___ Supplied material

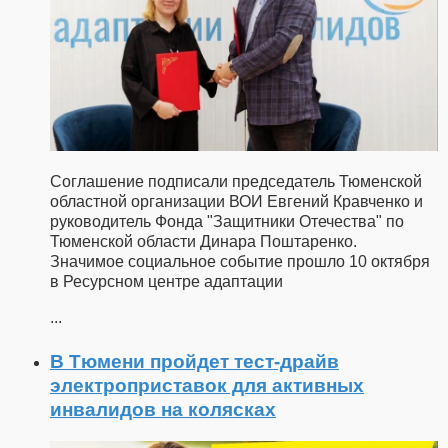
Соглашение подписали председатель Тюменской
областной организации ВОИ Евгений Кравченко и
руководитель Фонда "Защитники Отечества" по
Тюменской области Динара Поштаренко.
Значимое социальное событие прошло 10 октября
в Ресурсном центре адаптации
...
В Тюмени пройдет тест-драйв
электроприставок для активных
инвалидов на колясках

______

To-do item
Present the lines of text in the material as a numbered list, skipping blank lines and leaving out the pictures.

Solution for this task
1. Соглашение подписали председатель Тюменской
2. областной организации ВОИ Евгений Кравченко и
3. руководитель Фонда "Защитники Отечества" по
4. Тюменской области Динара Поштаренко.
5. Значимое социальное событие прошло 10 октября
6. в Ресурсном центре адаптации
7. ...
8. В Тюмени пройдет тест-драйв
9. электроприставок для активных
10. инвалидов на колясках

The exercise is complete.